• **Task details**
Each line from the one containing "[WIK 11b] Wikipedia, V-1" through the end of the entries below must be output exactly; no other line belongs.

• **Records for the task**
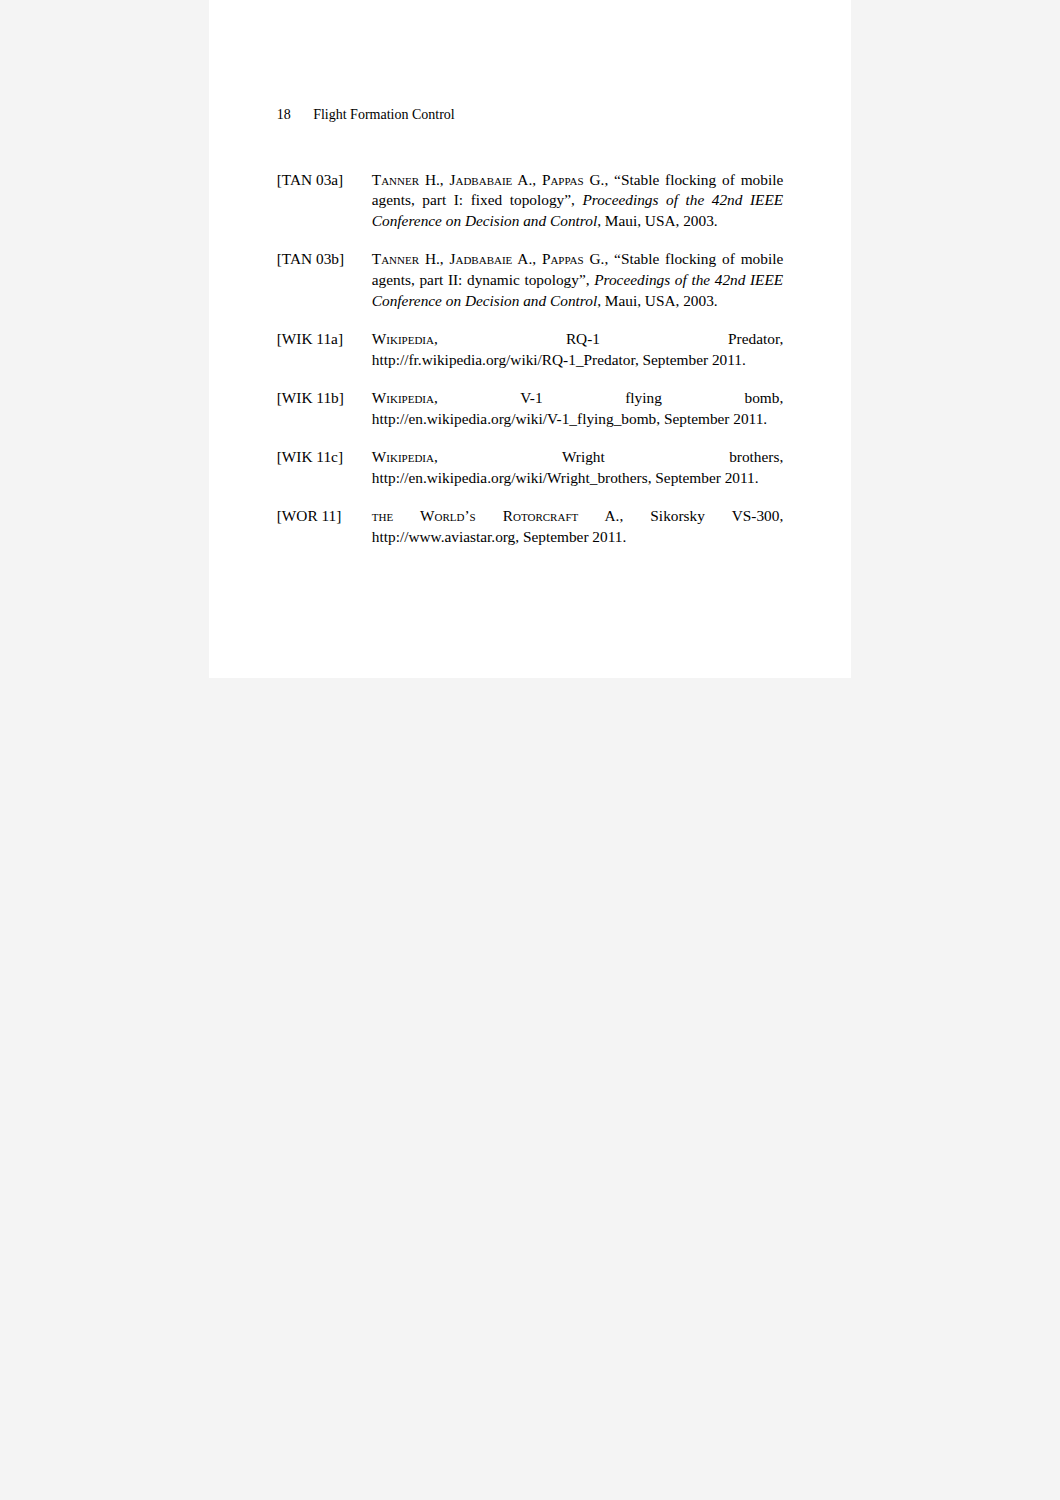18 Flight Formation Control
[TAN 03a] Tanner H., Jadbabaie A., Pappas G., “Stable flocking of mobile agents, part I: fixed topology”, Proceedings of the 42nd IEEE Conference on Decision and Control, Maui, USA, 2003.
[TAN 03b] Tanner H., Jadbabaie A., Pappas G., “Stable flocking of mobile agents, part II: dynamic topology”, Proceedings of the 42nd IEEE Conference on Decision and Control, Maui, USA, 2003.
[WIK 11a] Wikipedia, RQ-1 Predator, http://fr.wikipedia.org/wiki/RQ-1_Predator, September 2011.
[WIK 11b] Wikipedia, V-1 flying bomb, http://en.wikipedia.org/wiki/V-1_flying_bomb, September 2011.
[WIK 11c] Wikipedia, Wright brothers, http://en.wikipedia.org/wiki/Wright_brothers, September 2011.
[WOR 11] the World’s Rotorcraft A., Sikorsky VS-300, http://www.aviastar.org, September 2011.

• **Result for this exercise**
[WIK 11b] Wikipedia, V-1 flying bomb, http://en.wikipedia.org/wiki/V-1_flying_bomb, September 2011.
[WIK 11c] Wikipedia, Wright brothers, http://en.wikipedia.org/wiki/Wright_brothers, September 2011.
[WOR 11] the World’s Rotorcraft A., Sikorsky VS-300, http://www.aviastar.org, September 2011.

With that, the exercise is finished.